It would seem that the Sisters have leverage, but then, a moment later, so does the Seeker. In a rare example of a woman being confessed, Kahlan manages to grab the Sister who injured Zed and puts her under her control.


Now, the lore surrounding Confessors and their confessed is that the latter lose all free will once they “fall in love” with the former. That description has always been a little iffy, as being in love is a very different thing from being magically brainwashed into obeying someone else’s orders, and there’s no real demonstration of excessive romantic devotion from this woman (called Tyra) towards Kahlan as we’ve seen from confessed men in the past.

I wonder if the showrunners were a little leery about showing a woman in the thrall of another woman, as I know the difference in dynamic here can’t be an aversion to same-sex relationships given what we’ve already seen (and are about to see) between the Mord Sith. Granted, Tyra’s involvement here is more plot-point than deep exploration to Kahlan’s powers, but... I dunno, I wanted maybe a little attention given to how Kahlan and the confessed might feel about each other when it’s a woman/woman situation.

Kahlan questions her, but Tyra knows nothing about a scroll, only that Sister Mariana took off and ordered the others to attack the Seeker and slow them all down. She can give them a direction though, and off they go.

It’s at this point things get complicated. Sister Mariana has made it to the Mord Sith temple, where present-day Garren takes her to Lord Egremont. Mariana announces she’s got the scroll, and summons Rahl in the flames of the nearby fireplace. Egremont tells the specter that Walter has been looked after (in a manner of speaking) and Rahl is pleased – now it’s time for his long-gestating plan to be put into action...

He conveniently comments that this involves Walter’s death, something that has to be overheard by the slave girl that Walter defended while he was impersonating Rahl. Suddenly instilled with vast quantities of bravery and cunning for a girl that’s presumably been mistreated and belittled all her life, the girl (going by the unlikely name of Mika) pulls the old “hey, I brought you a refreshing drink on this cold night!” on the guards outside Walter’s cell door, who naturally fall unconscious seconds after swilling back the beverages.
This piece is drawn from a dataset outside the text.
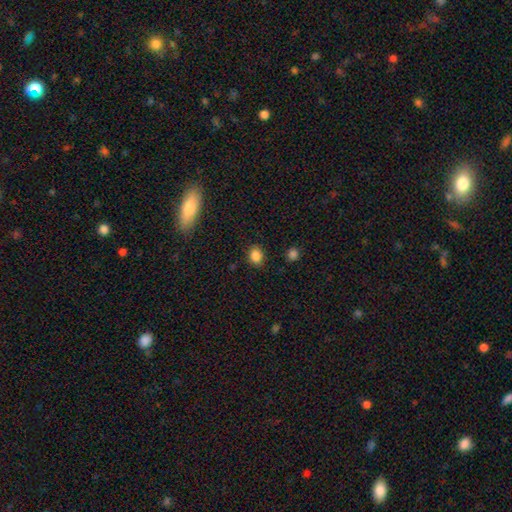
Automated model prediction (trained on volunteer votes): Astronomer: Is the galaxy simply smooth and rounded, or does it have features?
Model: smooth — 85%.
How many times have we seen this one over the years?

She unlocks the cell and provides Walter with the supplies they both need to make an escape.
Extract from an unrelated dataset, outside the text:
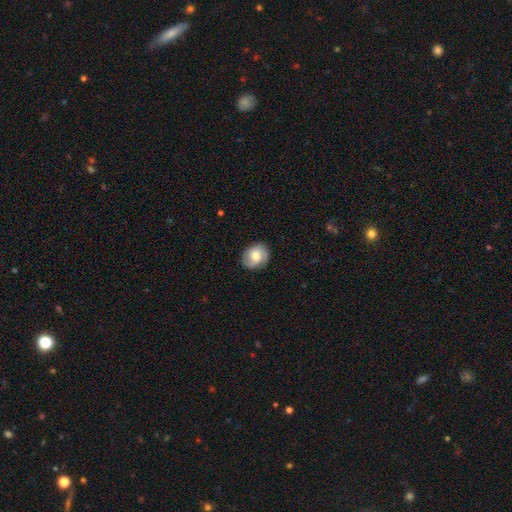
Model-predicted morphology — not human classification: The model was most divided on "how rounded": round: 57%, in between: 42%, cigar-shaped: 1%. More confident: merging — none (79%); smooth or featured — smooth (61%).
All the assorted characters are about to converge in the forest surrounding the temple: Walter and Mika are scurrying through the trees, Richard, Kahlan, Zed, Cara and Tyra are approaching the temple on foot, and Egremont has sent out a garrison of mounted soldiers to retrieve the runaway prisoner. It’s so convenient that they’re all going to happen upon each other at exactly the right time and place, but we’re setting up for one of the show’s patented “everyone has a unique and complicated power-set, requiring us to work really carefully to make sure things proceed in a way that doesn’t disregard any of the world-building we’ve done and ensure that everyone intelligently utilizes the abilities at their disposal without forgetting what anyone else can do” scenarios. I really don’t envy them this task.

In short, here’s how it all pans out: Zed realizes that Rahl has a lookalike, a Sister of the Dark, and a Mord Sith, which comprise all the ingredients he needs to resurrect himself. He says they can’t turn Walter loose, even though getting him gone ASAP is probably their safest option. Meanwhile, Richard is concerned with retrieving the scroll from the otherwise unassailable temple, though they also have to burn the bodies of the dead D’Haran soldiers they’ve just killed before they return as Banelings.

Richard is just as concerned with retrieving the scroll from the otherwise unassailable temple, but they also have to burn the bodies of the dead D’Haran soldiers before Rahl sends them back as Banelings.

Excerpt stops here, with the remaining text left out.